### Work to complete
Whenever a line in the entries below contains the string "CROSS", copy that line.

(Collected data entries)
----
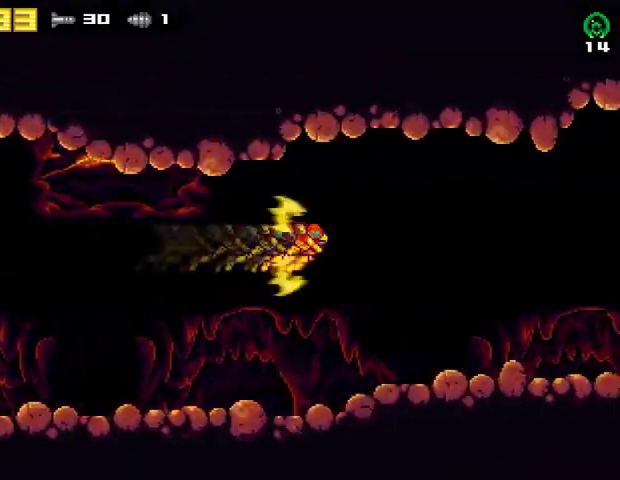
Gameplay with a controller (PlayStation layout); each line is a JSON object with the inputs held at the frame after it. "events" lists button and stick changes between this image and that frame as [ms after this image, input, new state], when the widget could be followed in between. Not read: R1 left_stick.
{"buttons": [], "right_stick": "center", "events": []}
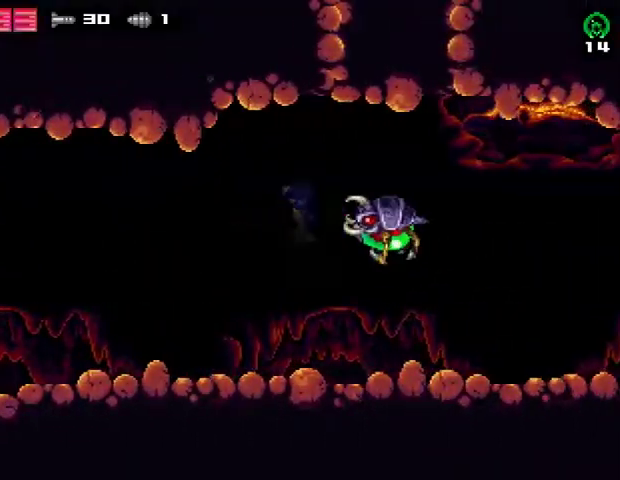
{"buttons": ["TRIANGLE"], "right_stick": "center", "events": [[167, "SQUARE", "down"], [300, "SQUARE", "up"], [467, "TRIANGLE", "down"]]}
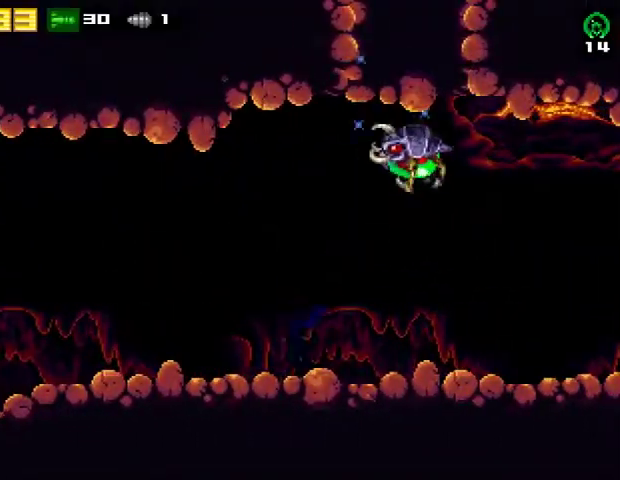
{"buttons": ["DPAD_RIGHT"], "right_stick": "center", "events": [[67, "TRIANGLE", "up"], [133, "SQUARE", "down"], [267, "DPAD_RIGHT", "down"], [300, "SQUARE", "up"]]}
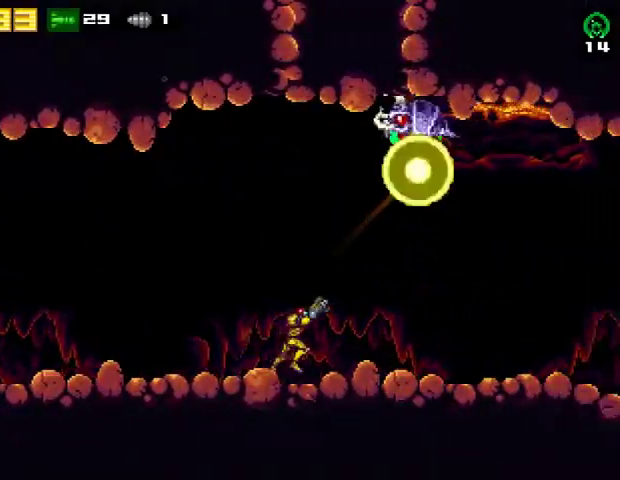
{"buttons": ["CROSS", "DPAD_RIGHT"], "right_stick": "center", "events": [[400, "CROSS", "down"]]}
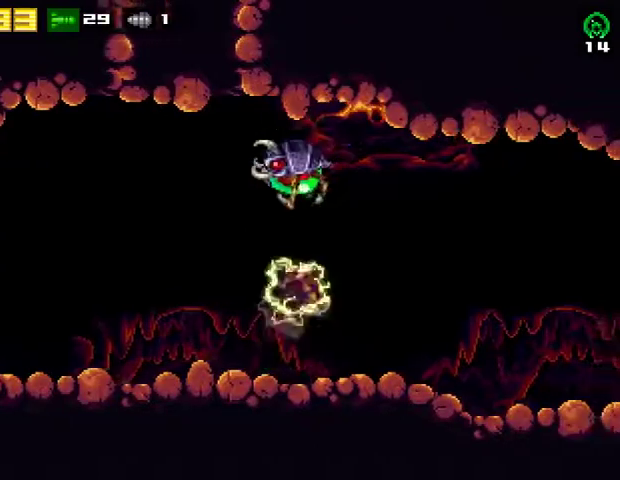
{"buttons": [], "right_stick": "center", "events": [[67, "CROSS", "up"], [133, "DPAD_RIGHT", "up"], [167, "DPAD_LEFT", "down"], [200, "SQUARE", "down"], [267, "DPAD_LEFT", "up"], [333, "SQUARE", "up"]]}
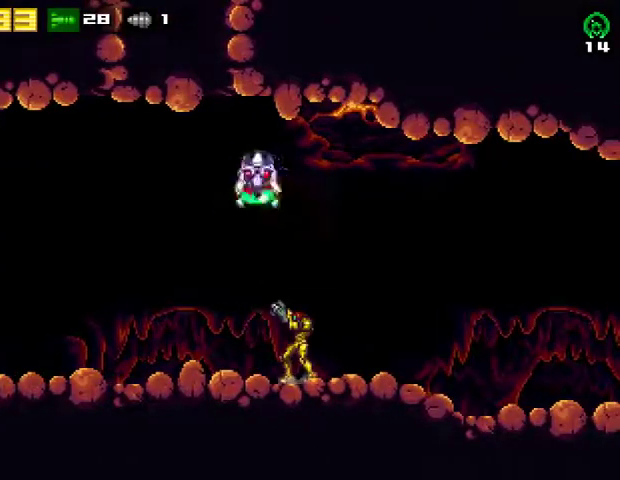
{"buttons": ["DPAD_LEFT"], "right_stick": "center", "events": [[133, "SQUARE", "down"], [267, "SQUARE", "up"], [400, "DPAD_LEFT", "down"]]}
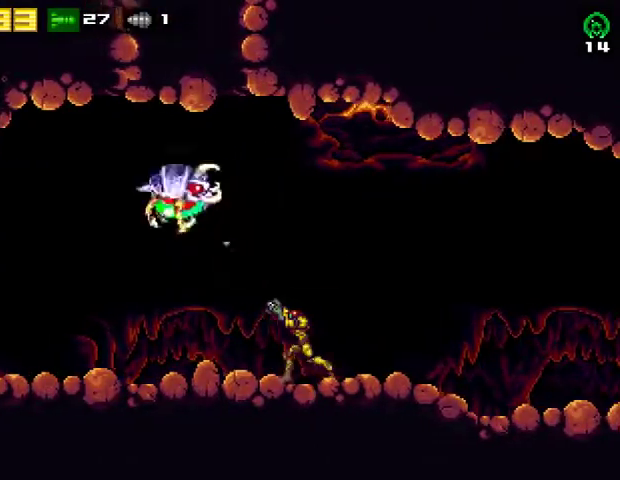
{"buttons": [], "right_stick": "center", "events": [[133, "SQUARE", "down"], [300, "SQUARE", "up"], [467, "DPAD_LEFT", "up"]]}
----
### Finished exercise
{"buttons": ["CROSS", "DPAD_RIGHT"], "right_stick": "center", "events": [[400, "CROSS", "down"]]}
{"buttons": [], "right_stick": "center", "events": [[67, "CROSS", "up"], [133, "DPAD_RIGHT", "up"], [167, "DPAD_LEFT", "down"], [200, "SQUARE", "down"], [267, "DPAD_LEFT", "up"], [333, "SQUARE", "up"]]}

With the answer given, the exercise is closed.